Instructions for the task >> Print the text lines from all of the records below word for word, leaving the pictures out of your answer.

Listed records >>

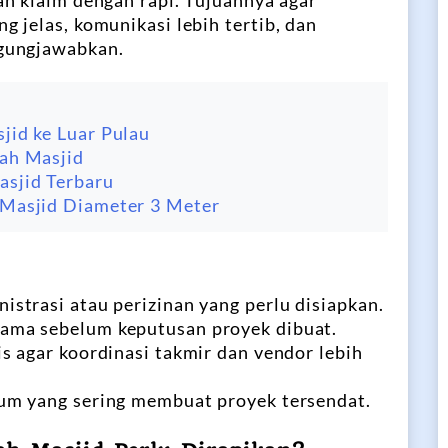
n klaim dengan rapi. Tujuannya agar
 jelas, komunikasi lebih tertib, dan
gungjawabkan.
jid ke Luar Pulau
ah Masjid
asjid Terbaru
 Masjid Diameter 3 Meter
strasi atau perizinan yang perlu disiapkan.
ma sebelum keputusan proyek dibuat.
s agar koordinasi takmir dan vendor lebih
um yang sering membuat proyek tersendat.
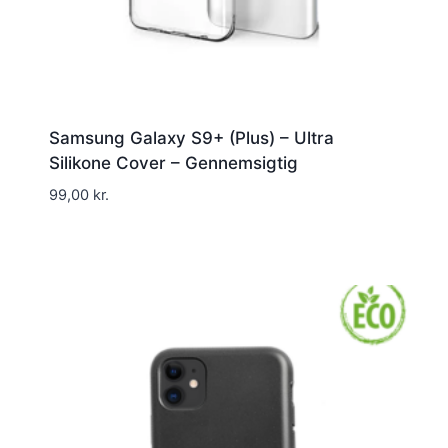
Samsung Galaxy S9+ (Plus) – Ultra
Silikone Cover – Gennemsigtig
99,00
kr.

The answer >>
n klaim dengan rapi. Tujuannya agar
 jelas, komunikasi lebih tertib, dan
gungjawabkan.
jid ke Luar Pulau
ah Masjid
asjid Terbaru
 Masjid Diameter 3 Meter
strasi atau perizinan yang perlu disiapkan.
ma sebelum keputusan proyek dibuat.
s agar koordinasi takmir dan vendor lebih
um yang sering membuat proyek tersendat.
Samsung Galaxy S9+ (Plus) – Ultra
Silikone Cover – Gennemsigtig
99,00
kr.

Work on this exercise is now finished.